* _SOURCE EXTRACT_

-- Opening Marker --

Coke fizzes in a can beside my chair, accompanied by the hum of a video game DVD player on the ground in my bedroom. Robin Williams is stopped not even a third into his show, paused and appearing distraught. A string of long-since stolen orange and purple icicle lights hangs across the closet area, visible from the street and warming the place with a peach glow. The door is closed, because it needs to be right now. I try hard to think myself out of the scenario, but cannot deny the truth that an episode has occurred here and still hangs on in the connected rooms of this house.
When we came in through the front, all seemed well. Typically and in good spirits, a bag of chips crunched. Refrigerator door opened and closed. The microwave heated left over taco salad and my company joined me at the kitchen table for upbeat conversation with appropriate punch lines. I can remember pulling the lid from the Lite Cool Whip and not even bothering to grab a spoon as I sampled it with my finger and recalled earlier in the day when I’d pulled a similar stunt, licking the mustard tip before setting it back. A little disappointed in myself, I scolded, “How primal.”
That’s when Christopher jetted out from his corner and threw the knife’s cover to the floor. The fact he dramatically unsnapped it in front of me registered an estimation of intended emphasis and performance, lacking any shock or surprise. It’s hard to believe your little brother is psychotic when there are so many hints that at the actual core is little more than an adolescent’s show. If he really wanted to stab me, he’d have been less flashy about it. I’d hope.
Unfortunately, being unafraid and challenged to teach punks a lesson is one of the worst ways to behave in front of Christopher, because he can’t stand it when you don’t tremble. He doesn’t know what to do, so he goes nuts. I haven’t learned to bow down to this demand for dominance and I doubt I ever will. With one hand on the refrigerator door and the other gripping a little sai-styled blade, the sibling began rummaging through the shelves after a psych-lurch, which forced me to step back and away in order to avoid being poked by his toy. Or, “pierced by his knife”. However you want to word it.

-- Closing Marker --

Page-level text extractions
-- Opening Marker --

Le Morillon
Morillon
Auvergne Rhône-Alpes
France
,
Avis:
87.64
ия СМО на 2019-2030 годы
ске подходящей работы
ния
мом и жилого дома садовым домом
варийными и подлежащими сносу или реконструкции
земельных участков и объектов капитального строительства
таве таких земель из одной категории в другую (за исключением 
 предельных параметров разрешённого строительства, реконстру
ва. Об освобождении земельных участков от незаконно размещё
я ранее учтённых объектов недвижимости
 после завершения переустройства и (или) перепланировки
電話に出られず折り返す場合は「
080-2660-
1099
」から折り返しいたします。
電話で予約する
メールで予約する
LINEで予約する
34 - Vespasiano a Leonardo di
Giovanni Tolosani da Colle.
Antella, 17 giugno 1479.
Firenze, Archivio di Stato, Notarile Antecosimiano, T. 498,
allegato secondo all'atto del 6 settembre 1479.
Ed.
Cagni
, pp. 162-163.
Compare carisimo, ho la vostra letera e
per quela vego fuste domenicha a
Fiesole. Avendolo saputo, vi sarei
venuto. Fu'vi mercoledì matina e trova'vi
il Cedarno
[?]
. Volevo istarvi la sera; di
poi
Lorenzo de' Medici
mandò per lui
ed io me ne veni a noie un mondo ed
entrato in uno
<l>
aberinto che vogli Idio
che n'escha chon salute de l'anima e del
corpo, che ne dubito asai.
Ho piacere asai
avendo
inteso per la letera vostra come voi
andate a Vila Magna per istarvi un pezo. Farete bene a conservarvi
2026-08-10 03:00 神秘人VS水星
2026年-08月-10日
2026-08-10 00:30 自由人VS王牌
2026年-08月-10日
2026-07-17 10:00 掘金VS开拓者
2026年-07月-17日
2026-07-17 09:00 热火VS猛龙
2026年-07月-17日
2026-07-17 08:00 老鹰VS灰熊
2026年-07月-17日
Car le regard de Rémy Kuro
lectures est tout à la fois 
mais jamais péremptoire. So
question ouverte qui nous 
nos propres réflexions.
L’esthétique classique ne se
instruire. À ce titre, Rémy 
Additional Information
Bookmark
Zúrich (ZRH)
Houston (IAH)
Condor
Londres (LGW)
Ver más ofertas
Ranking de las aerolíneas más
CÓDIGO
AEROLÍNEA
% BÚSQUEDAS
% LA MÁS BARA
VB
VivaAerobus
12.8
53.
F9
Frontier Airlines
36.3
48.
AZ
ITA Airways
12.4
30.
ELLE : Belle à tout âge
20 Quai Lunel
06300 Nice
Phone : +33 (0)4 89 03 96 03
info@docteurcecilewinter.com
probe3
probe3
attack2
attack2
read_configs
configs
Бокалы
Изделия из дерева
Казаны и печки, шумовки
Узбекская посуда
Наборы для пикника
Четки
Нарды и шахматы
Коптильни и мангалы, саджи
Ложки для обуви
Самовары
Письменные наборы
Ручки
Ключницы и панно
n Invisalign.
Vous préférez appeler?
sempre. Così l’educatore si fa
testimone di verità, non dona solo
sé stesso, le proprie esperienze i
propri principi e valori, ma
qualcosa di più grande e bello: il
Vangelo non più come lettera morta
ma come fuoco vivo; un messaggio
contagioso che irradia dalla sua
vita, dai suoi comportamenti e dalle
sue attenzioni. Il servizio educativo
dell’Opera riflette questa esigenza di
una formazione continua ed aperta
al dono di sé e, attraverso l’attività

-- Closing Marker --

* _PROBLEMS TO SOLVE_
A: According to the account of the knife episode, why is staying unafraid one of the worst ways to act in front of Christopher?
B: Carry the account of the knife episode forward from its final sentence.

* _ANSWERS FOR THE TASKS_
A: Christopher can't stand it when someone doesn't tremble before him. When that happens he doesn't know what to do, so he goes nuts.

B:
He was taking inventory, you see. He decided there wasn’t enough leftovers to meet his approval, and while I gathered that this thought process was actually going on, my eyes surveyed my guest at their corners, noting one fearful friend at the opposite end of the room spooning the sacred food into his mouth. We officially had a problem and my attempt to shake Chris from his spell didn’t work. He didn’t want anyone to touch “his” food supply, and had trouble locating all of the salad ingredients because my father had polished off the tomatoes earlier on. Blaming my company for his pain and suffering, he said to me as I followed my guest into the bedroom, “He won’t get out alive.”
Mom remained unmoving underneath her blanket on the couch throughout my report of the erratic and eccentric mood swing. She said something like, “Then stop eating the food”, went back to her movie, and I briefly went into shock. Was this a dream? Did she not hear that I just said her son was standing in the kitchen, staring into the refrigerator with a knife in his hand? Was I crazy? Why is no one doing anything?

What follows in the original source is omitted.